Alone and adrift on the great Bearpaw Sea.  No sound but the wind and the passing waves.  All I do is wait for the night to come so that I can dream of a different life.

Is this to be a record of my failure?  The answer is a question: do I want it to be?

I have to find that sail, maybe just an oar.  The Bearpaw Sea doesn’t judge.  And while it won’t help me, it certainly won’t stop me.  I can’t see the coast, but I know it’s there.

They told me as a child that it was sink or swim time.  I laughed and hid in the woods with the coyotes and the smiling trees.   When I came out I was thirty-six years old and everyone was gone.


My fingers felt frozen to the pen.  I shook my hands and burrowed deeper into the layers of sweaters around me and waited.  The Brown Buffalo sat across from me, staring into the fire, sipping his coffee with obvious relish.  He radiated content and stillness.  I was resolved to wait as long as necessary for him to speak.  To stop thinking about the cold, I began my usual mental catalogue of recent failures.  The stalled outline, the scattered research schedule, fighting with my wife.  It went on.  The Buffalo couldn’t be rushed.  His time was mountain and stone time.  River time, the slow ticking of water through rock.  I shook my hands again and returned to my list.

He was a big man; shaggy, bearded, and the color of mesquite bark.  His eyes were large and didn’t look at you so much as sweep over you, seeing everything. Just as I put my pen in my right hand in order to reach down for my coffee, he cleared his throat.  I almost dropped everything and the Brown Buffalo smiled a small, mischievous smile.

DATASET SECTION:
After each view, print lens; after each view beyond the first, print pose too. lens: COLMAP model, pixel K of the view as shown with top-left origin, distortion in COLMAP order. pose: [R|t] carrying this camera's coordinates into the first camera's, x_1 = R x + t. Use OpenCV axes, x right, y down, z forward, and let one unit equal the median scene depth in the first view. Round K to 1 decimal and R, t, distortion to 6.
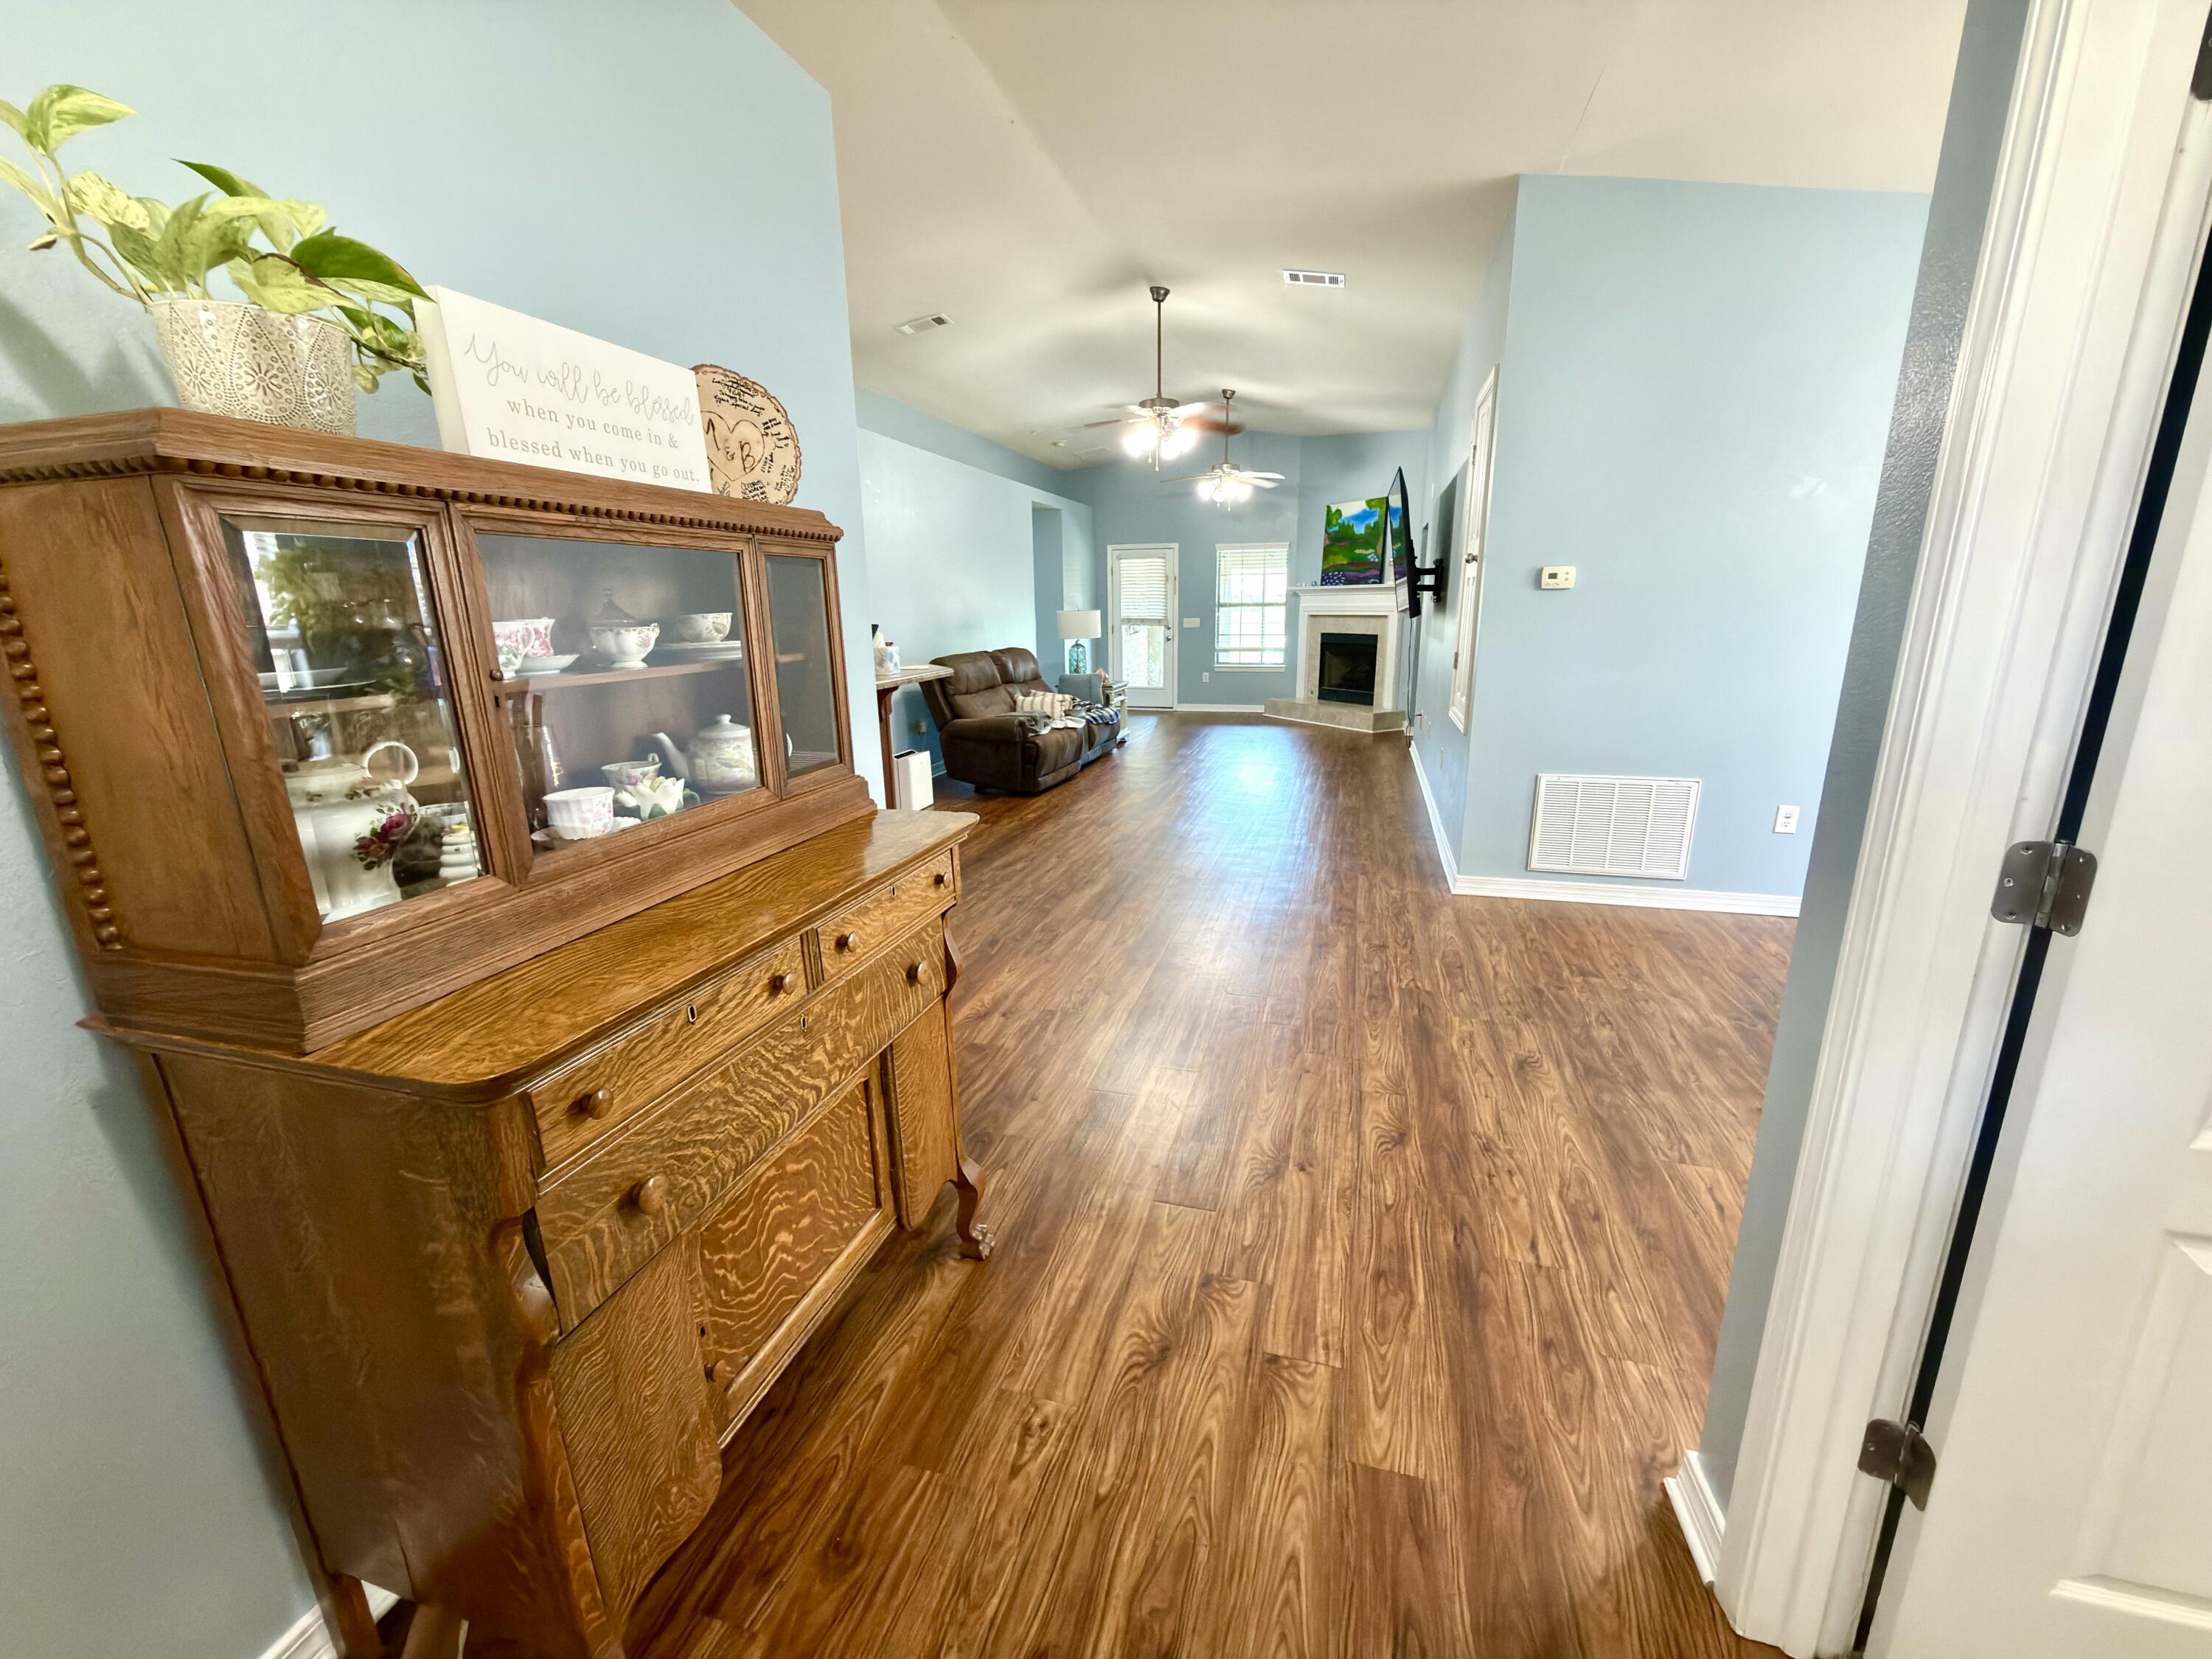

WORK TASK 1: In the Bearpaw Sea passage, what does the text compare the Brown Buffalo's color to?
WORK TASK 2: Print the Bearpaw Sea passage word for word from "Alone and adrift" up to and including "want it to be?".

ANSWER BOX 1: Mesquite bark.

ANSWER BOX 2:
Alone and adrift on the great Bearpaw Sea.  No sound but the wind and the passing waves.  All I do is wait for the night to come so that I can dream of a different life.

Is this to be a record of my failure?  The answer is a question: do I want it to be?